What’s the core market? Although ABL lenders claim they can deal with almost any sized business what’s the typically-sized customer and what’s a typical amount lent? Over what period do these relationships typically last?
“Usually structured lending against inventory requires a certain scale and level of accounting such that a typical borrower would have annual sales in excess of £2 million.
“However, companies of all sizes can and do borrow against other assets such as plant and machinery or commercial premises, and there is a range of invoice finance solutions available for most enterprises from start-up to major corporate.”
One of the great selling points of ABL is that capacity can increase, particularly against sales book. But is there a counter problem that it can fall with falling sales – ie the facility reduces just when a business needs it?

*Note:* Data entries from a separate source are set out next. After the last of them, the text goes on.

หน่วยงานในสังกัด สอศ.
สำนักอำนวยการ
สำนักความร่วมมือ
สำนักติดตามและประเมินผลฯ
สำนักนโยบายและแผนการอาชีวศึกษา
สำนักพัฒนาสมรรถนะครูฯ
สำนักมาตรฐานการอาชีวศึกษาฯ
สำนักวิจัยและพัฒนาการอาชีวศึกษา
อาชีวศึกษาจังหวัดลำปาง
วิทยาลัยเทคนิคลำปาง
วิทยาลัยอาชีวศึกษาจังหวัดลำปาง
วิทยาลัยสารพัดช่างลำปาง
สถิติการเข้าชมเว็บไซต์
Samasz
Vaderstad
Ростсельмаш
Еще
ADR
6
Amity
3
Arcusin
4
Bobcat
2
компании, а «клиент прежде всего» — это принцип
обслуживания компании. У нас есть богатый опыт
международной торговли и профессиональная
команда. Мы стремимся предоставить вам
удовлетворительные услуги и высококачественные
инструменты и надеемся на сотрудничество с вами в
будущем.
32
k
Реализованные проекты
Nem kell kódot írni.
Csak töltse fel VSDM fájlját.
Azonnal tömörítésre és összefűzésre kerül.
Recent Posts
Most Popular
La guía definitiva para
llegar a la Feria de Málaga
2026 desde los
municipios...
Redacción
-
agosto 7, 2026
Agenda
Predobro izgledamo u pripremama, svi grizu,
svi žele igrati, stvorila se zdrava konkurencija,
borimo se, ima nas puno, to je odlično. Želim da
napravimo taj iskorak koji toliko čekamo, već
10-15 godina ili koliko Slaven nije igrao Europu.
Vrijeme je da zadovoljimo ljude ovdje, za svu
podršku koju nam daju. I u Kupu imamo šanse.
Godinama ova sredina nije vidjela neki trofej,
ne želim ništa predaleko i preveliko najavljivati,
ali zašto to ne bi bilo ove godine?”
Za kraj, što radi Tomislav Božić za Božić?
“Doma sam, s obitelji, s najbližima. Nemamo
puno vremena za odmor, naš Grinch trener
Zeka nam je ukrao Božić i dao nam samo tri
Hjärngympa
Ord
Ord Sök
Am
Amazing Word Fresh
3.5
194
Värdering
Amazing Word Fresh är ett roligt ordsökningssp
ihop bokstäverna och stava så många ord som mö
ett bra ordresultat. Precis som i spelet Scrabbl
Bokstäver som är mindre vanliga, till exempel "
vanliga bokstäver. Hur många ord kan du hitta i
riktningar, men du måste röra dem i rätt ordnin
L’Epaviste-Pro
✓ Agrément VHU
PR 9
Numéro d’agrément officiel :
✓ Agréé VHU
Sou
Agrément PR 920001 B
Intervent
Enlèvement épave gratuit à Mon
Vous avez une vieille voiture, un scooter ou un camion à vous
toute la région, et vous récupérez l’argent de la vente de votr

“Before entering into a working relationship with a customer we perform careful due diligence to minimise the risk that if sales do fall, the business is not adversely affected.
“We also review customers’ facilities regularly to ensure they are appropriate and in line with how the firm is performing financially.”

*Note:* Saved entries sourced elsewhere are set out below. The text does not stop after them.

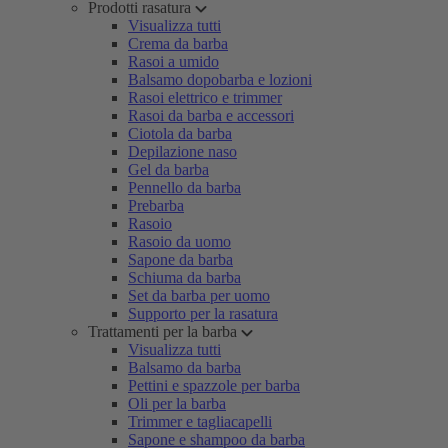
Prodotti rasatura
Visualizza tutti
Crema da barba
Rasoi a umido
Balsamo dopobarba e lozioni
Rasoi elettrico e trimmer
Rasoi da barba e accessori
Ciotola da barba
Depilazione naso
Gel da barba
Pennello da barba
Prebarba
Rasoio
Rasoio da uomo
Sapone da barba
Schiuma da barba
Set da barba per uomo
Supporto per la rasatura
Trattamenti per la barba
Visualizza tutti
Balsamo da barba
Pettini e spazzole per barba
Oli per la barba
Trimmer e tagliacapelli
Sapone e shampoo da barba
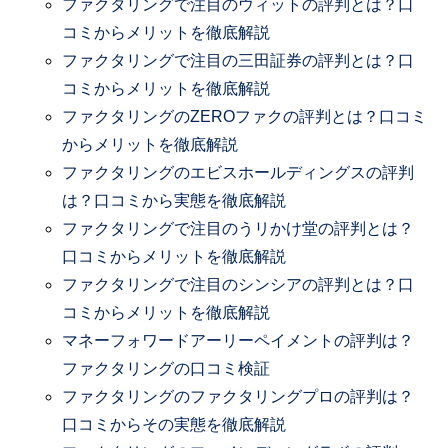
ファクタリングで注目のウィットの評判とは？口
コミからメリットを徹底解説
ファクタリングで注目の三田証券の評判とは？口
コミからメリットを徹底解説
ファクタリングのZEROファクの評判とは？口コミ
からメリットを徹底解説
ファクタリングのエビスホールディングスの評判
は？口コミから実態を徹底解説
ファクタリングで注目のうリかけ堂の評判とは？
口コミからメリットを徹底解説
ファクタリングで注目のシンシアの評判とは？口
コミからメリットを徹底解説
マネーフォワードアーリーペイメントの評判は？
ファクタリングの口コミ検証
ファクタリングのファクタリングプロの評判は？
口コミからその実態を徹底解説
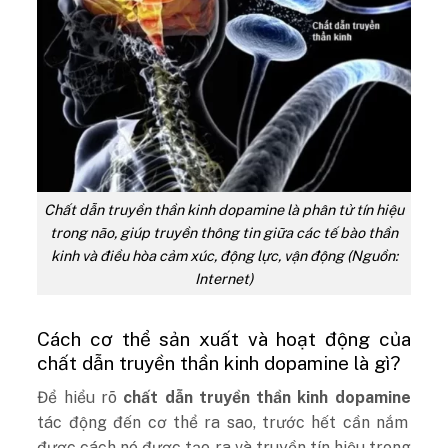
Chất dẫn truyền thần kinh dopamine là phân tử tín hiệu
trong não, giúp truyền thông tin giữa các tế bào thần
kinh và điều hòa cảm xúc, động lực, vận động (Nguồn:
Internet)
Cách cơ thể sản xuất và hoạt động của
chất dẫn truyền thần kinh dopamine là gì?
Để hiểu rõ
chất dẫn truyền thần kinh dopamine
tác động đến cơ thể ra sao, trước hết cần nắm
được cách nó được tạo ra và truyền tín hiệu trong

Which types of businesses are particularly suited to ABL and which are not? For example it is claimed construction, which works on staged payments, isn’t really suited nor are businesses with few hard assets, such as design agencies.
“ABL can suit the needs of many businesses, regardless of size and sector. Here at Lloyds TSB Commercial Finance we look at all types of contractual debt, provided that the length and terms of the contract meet our criteria.
“Businesses with few hard assets, such as machinery and other equipment, can utilise factoring and invoice discounting to free up cash flow.
“These facilities release up to 90 per cent of the value of issued invoices, which can bridge the gap between raising an invoice and receiving the cash.”
Pros and Cons of ABL
“The biggest advantage in implementing an ABL facility is its elasticity and speed, ensuring firms which recognise a gap in the market or rising demand can quickly capitalise on this with a quick cash flow boost.
“The availability of invoice finance funding can increase as soon as a business starts to grow because of its dynamic link to its performance. This ensures a company is not restricted by how much it can borrow.
“Factoring, a form of invoice finance, is also ideal for smaller businesses as it has an in-built debt management function which frees up a considerable amount of administration time. This is seen by many SMEs as an important benefit.
“However, it is essential for firms to tread carefully when choosing a funding partner, as chasing invoices is a sensitive matter and need to be dealt with professionally. It is vital that companies choose a well established and highly regarded finance provider in order to protect the firm’s reputation.”